TASK GOAL: Swap "series" for "data set" throughout the entries below, changing nothing else, and rewrite them all without the pictures.

THE DATA:
****************************************

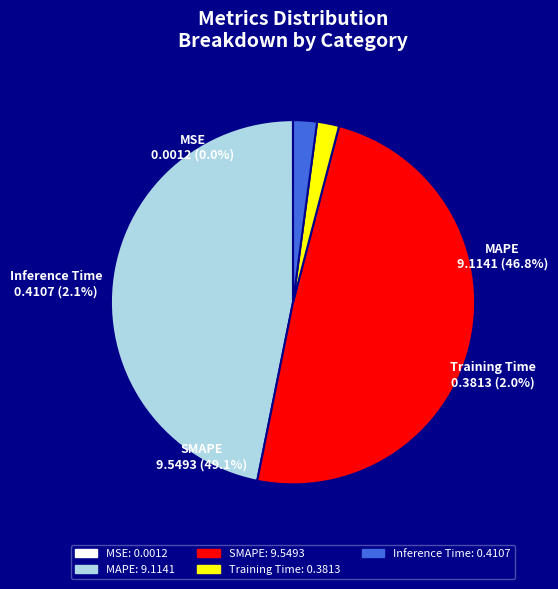

Does MSE account for over 50% of the chart?

No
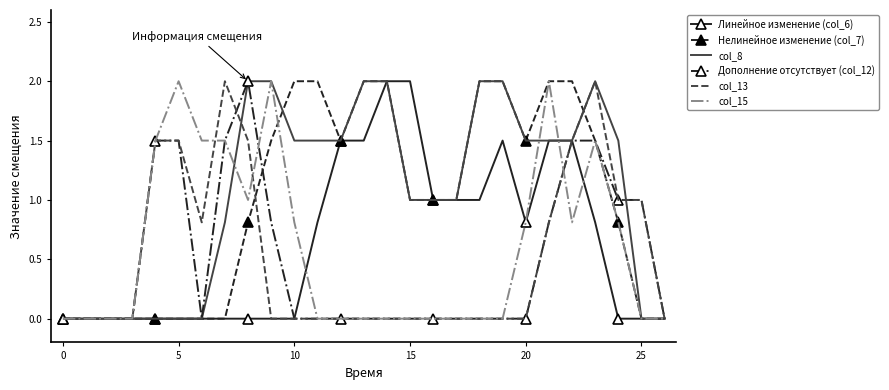

What are all the series names shown in the legend?

Линейное изменение (col_6), Нелинейное изменение (col_7), col_8, Дополнение отсутствует (col_12), col_13, col_15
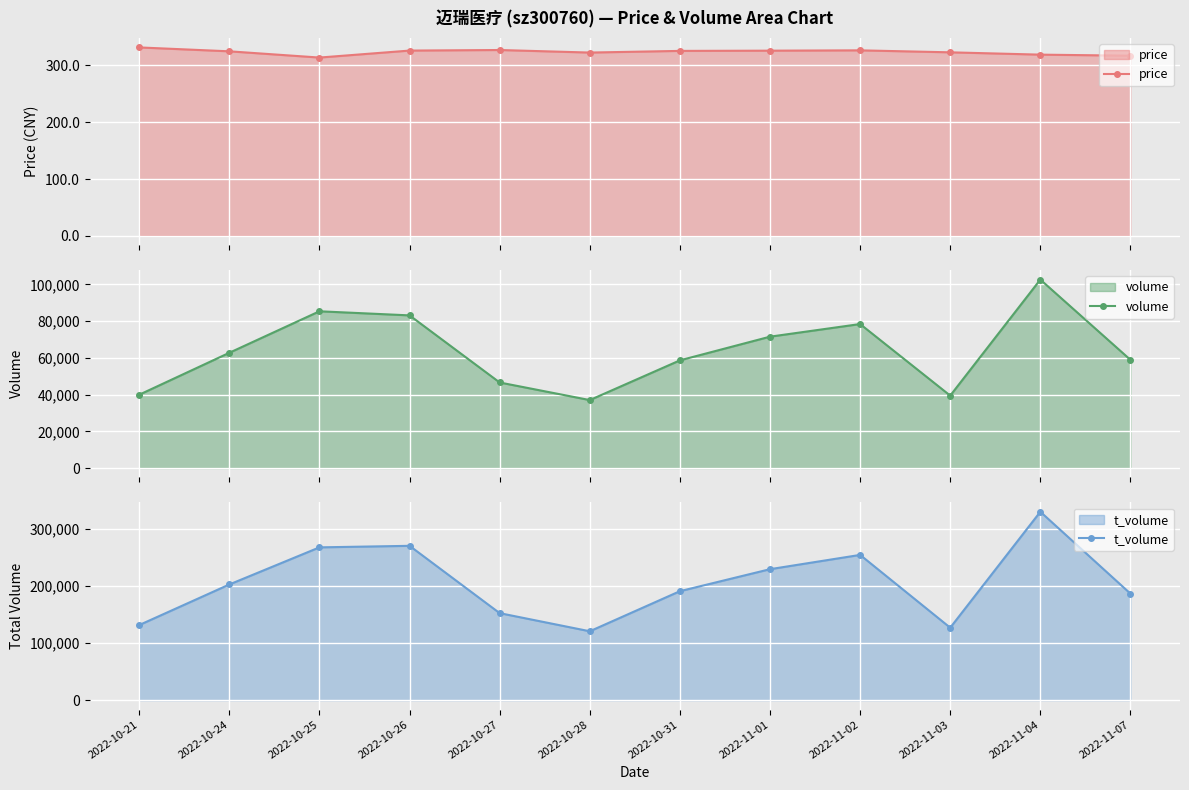

Which series has the largest total across all categories?

t_volume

****************************************

ANSWER TO THE EXERCISE:
Does MSE account for over 50% of the chart?

No

What are all the data set names shown in the legend?

Линейное изменение (col_6), Нелинейное изменение (col_7), col_8, Дополнение отсутствует (col_12), col_13, col_15

Which data set has the largest total across all categories?

t_volume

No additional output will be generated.